[Stored data entries]
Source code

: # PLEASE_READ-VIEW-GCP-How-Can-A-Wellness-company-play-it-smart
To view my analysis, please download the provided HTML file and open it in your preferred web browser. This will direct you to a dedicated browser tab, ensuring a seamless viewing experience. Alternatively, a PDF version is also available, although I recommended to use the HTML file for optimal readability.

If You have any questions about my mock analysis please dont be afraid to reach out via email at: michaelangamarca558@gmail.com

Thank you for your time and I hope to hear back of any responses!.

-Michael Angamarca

Required work => Only lines with the word "analysis" count here; copy every one from the records.

Solution =>
To view my analysis, please download the provided HTML file and open it in your preferred web browser. This will direct you to a dedicated browser tab, ensuring a seamless viewing experience. Alternatively, a PDF version is also available, although I recommended to use the HTML file for optimal readability.
If You have any questions about my mock analysis please dont be afraid to reach out via email at: michaelangamarca558@gmail.com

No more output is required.